Please count how many lines in the items below contain the string "waste", treating uppercase and lowercase as different, and reply with only the number.

START ENTRIES SHOWN

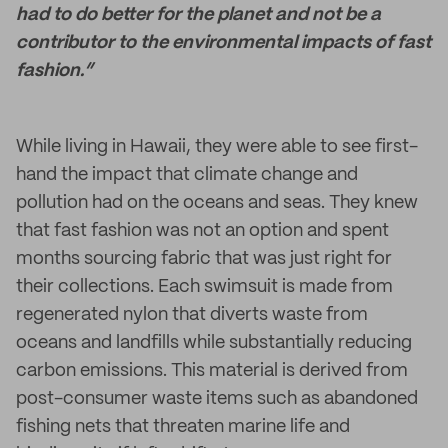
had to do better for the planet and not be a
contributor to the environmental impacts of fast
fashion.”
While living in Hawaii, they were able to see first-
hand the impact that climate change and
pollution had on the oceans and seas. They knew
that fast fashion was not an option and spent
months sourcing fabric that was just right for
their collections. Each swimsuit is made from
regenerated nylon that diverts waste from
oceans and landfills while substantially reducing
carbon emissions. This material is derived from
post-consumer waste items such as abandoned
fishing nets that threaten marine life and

END ENTRIES SHOWN
START ENTRIES SHOWN

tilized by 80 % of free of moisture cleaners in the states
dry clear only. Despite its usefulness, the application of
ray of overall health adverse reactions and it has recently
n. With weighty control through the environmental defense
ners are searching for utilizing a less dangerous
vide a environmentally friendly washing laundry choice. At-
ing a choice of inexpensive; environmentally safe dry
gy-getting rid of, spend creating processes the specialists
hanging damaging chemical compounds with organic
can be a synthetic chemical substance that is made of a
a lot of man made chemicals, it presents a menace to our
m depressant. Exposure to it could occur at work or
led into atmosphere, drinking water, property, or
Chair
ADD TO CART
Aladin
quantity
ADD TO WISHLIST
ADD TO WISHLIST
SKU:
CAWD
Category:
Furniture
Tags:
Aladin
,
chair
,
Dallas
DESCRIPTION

END ENTRIES SHOWN
START ENTRIES SHOWN

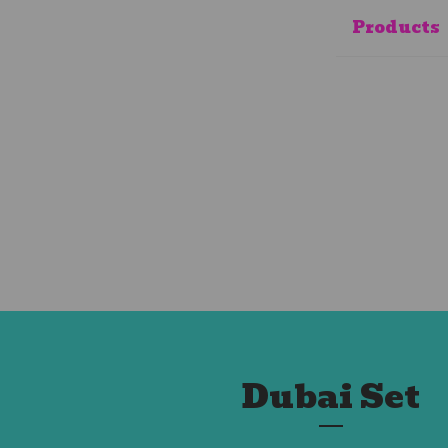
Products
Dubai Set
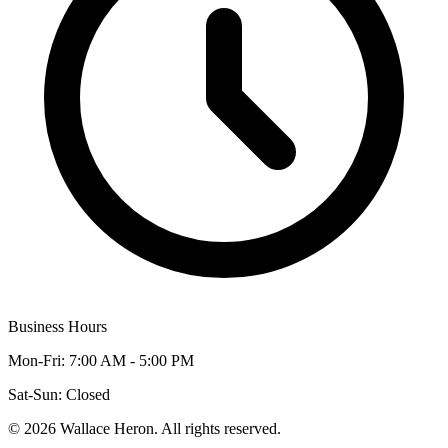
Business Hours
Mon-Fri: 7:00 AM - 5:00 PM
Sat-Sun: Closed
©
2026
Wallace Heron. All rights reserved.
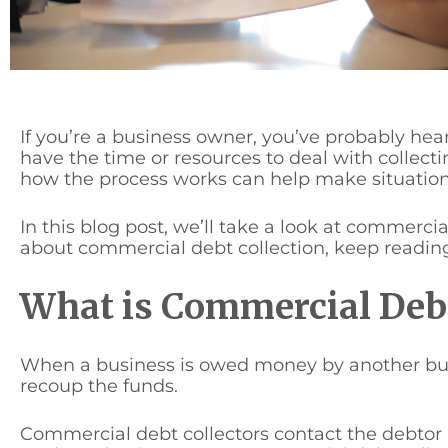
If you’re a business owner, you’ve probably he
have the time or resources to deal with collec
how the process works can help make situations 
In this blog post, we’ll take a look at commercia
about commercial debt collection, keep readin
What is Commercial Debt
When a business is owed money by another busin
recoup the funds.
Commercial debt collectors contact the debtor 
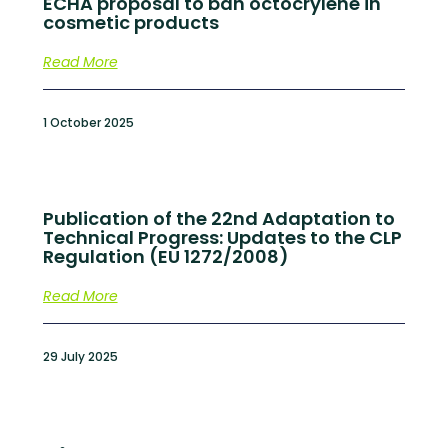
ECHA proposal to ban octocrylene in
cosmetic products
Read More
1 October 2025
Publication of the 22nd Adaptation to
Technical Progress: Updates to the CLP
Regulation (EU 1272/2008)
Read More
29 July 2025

END ENTRIES SHOWN

WRITTEN SOLUTION =>
2